4 loops
lake nokomis open swim
65 degrees
Wow wow wow! What a wonderful swim for my birthday weekend. The air was cooler, but the water was fine and the sun was warm. Not much wind, so few waves, but the sun reflecting off the water sparked light everywhere. Felt strong and sore, then not sore, then sore again: mostly my neck from sighting and breathing. I didn’t wear my safety buoy and it felt strange, like I was missing something.
1
The water was clearer, lighter. Less greenish-blue and empty, more greenish-yellow and full of living things — particles, vines, sediment — and light. Shafts of light everywhere underwater — not straight down, but at angles and coming up from the bottom not down from the sky. An illusion, but fun to imagine the light source as down below. The opposite of Lorine Niedecker’s “ocean’s black depths” (Paean to Place) and Alice Oswald’s “violet dark” (Nobody). I noticed the shafts of light the most in the stretch of water between the last green buoy and the first orange one.
2
After I finished my 4th loop, swimming just inside the pink buoys, I looked underwater — clear enough to see the sandy, rocky bottom, but not clear enough to see any hairbands. Writing this reminded me of what I witnessed before the swim: minnows! As I waded in the shallow water, dozens of little fish scattered as I approached. None of them nibbled at my toes, or if they did, I didn’t feel it.
3
During the first loop somewhere between the first and second orange buoys an alarming thought appeared: what if I fainted in the middle of the lake? In the past this thought might have caused panic which I would feel in my body — a flushed face, harder to breathe, hot tingling on the top of my head. Not today. No physical effect. Within a few minutes the thought was gone. Is this because of the lexapro?
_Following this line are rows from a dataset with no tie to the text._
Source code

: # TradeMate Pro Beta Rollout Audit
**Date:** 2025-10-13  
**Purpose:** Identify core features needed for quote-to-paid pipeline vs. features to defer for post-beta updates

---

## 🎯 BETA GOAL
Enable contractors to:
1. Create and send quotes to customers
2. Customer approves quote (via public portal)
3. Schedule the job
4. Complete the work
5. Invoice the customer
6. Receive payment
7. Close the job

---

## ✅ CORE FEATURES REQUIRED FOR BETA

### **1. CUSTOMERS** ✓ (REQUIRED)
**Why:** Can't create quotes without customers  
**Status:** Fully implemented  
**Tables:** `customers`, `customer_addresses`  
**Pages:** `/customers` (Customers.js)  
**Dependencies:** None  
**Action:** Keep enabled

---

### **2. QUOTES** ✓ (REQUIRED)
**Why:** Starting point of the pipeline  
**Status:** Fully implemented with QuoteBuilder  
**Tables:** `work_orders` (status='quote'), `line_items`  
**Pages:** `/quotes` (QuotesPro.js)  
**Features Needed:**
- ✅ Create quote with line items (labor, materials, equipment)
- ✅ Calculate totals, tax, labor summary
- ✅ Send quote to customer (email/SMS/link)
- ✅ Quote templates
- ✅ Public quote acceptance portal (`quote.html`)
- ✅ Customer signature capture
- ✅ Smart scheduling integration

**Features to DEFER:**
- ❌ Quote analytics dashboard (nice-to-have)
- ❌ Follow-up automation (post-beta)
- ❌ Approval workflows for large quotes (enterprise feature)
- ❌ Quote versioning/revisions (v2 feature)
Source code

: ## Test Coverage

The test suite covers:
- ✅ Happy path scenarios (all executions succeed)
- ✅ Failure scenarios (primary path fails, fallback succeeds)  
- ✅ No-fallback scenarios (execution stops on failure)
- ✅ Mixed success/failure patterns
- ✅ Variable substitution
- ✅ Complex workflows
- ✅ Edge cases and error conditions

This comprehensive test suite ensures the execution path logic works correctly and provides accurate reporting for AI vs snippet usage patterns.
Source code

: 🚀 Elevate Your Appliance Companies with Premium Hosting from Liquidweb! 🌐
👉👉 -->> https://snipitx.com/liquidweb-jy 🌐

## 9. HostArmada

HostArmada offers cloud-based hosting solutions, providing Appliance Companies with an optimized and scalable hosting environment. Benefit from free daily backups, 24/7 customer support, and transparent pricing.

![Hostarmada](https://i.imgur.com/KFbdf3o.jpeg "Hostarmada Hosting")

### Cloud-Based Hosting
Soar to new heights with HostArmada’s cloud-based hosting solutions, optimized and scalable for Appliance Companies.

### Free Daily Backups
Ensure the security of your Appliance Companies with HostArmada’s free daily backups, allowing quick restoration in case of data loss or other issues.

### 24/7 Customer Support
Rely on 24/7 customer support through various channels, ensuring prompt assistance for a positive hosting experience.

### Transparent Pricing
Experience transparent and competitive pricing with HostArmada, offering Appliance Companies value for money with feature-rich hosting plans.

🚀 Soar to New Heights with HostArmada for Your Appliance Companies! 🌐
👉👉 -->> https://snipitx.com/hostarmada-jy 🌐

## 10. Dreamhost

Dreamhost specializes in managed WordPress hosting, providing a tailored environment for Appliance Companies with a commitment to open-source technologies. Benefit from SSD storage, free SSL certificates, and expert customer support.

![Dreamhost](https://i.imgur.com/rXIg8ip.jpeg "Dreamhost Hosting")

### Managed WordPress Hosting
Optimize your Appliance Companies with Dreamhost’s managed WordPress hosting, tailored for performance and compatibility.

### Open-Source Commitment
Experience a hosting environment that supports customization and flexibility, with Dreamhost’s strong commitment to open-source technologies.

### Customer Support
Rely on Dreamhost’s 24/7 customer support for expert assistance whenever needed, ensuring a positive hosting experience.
FWA says that sometimes he feels the lexapro working — he’ll start having overwhelming thoughts but instead of spiraling, he feels himself become separated from those thoughts — they become abstract and distant. I wondered about this as I stroked then connected it to Alice Oswald’s Homeric mind and the idea of thoughts not just living in our head but traveling outside of our bodies from there to there.
3
I only saw the orange buoys when I was right next to them. I was almost always swimming straight at them, so some part of me knew they were there, just not my eyes. No panic or fear or negative thoughts as I looked at the nothingness of water and sky and a vague, generic tree line.